In 1924, German mathematician David Hilbert published a paper noting a pretty amazing side effect to Einstein’s relativity: a relativistic particle moving faster than about half the speed of light should be repelled by a stationary mass (or at least it would appear to be repelled, to an inertial observer watching from afar).

This extraordinary force was more or less forgotten over the decades, but Franklin Felber, a U.S.-based physicist, has resurrected it and flipped the idea around, theorizing that the relativistic particle should also repel the stationary mass. That repellant force is no mere nudge either; Felber predicts the particle could launch the stationary mass to an even greater speed than that of the particle. Moreover, he thinks as long as we’re launching stationary masses to more than half the speed of light, they may as well be spacecraft.

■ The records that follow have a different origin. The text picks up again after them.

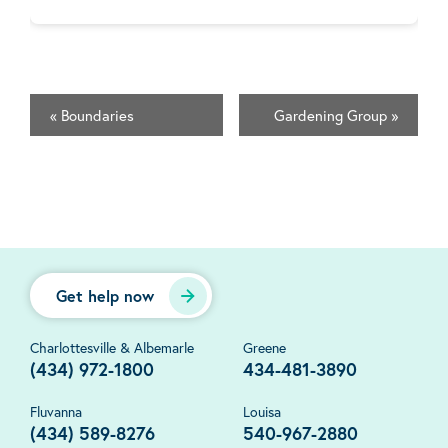
«
Boundaries
Gardening Group
»
Get help now
Charlottesville & Albemarle
Greene
(434) 972-1800
434-481-3890
Fluvanna
Louisa
(434) 589-8276
540-967-2880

The idea behind Felber’s “hypervelocity propulsion” is grounded in the notion that the relativistic particle can provide a specific impulse even greater than its own motion through space. Felber also believes these otherworldly velocities could be reached without putting severe stresses on a spacecraft or those inside because the spacecraft follows a geodetic trajectory, meaning tidal forces are the only forces causing stress on the craft.

Though it’s far from reality, Felber wants to prove his theory in the freezing underground tunnels of the Large Hadron Collider, which has the capacity to accelerate particles to the high-energy velocities that could generate this repulsive response (when it’s not broken, that is). A resonant test mass next to the beam path could test for the repellant force without disturbing the particle beam experiments.

If Felber is correct, deep space travel could become an order of magnitude closer to reality. It’s not exactly hyperspace, a la the Millennium Falcon, but it’s a start.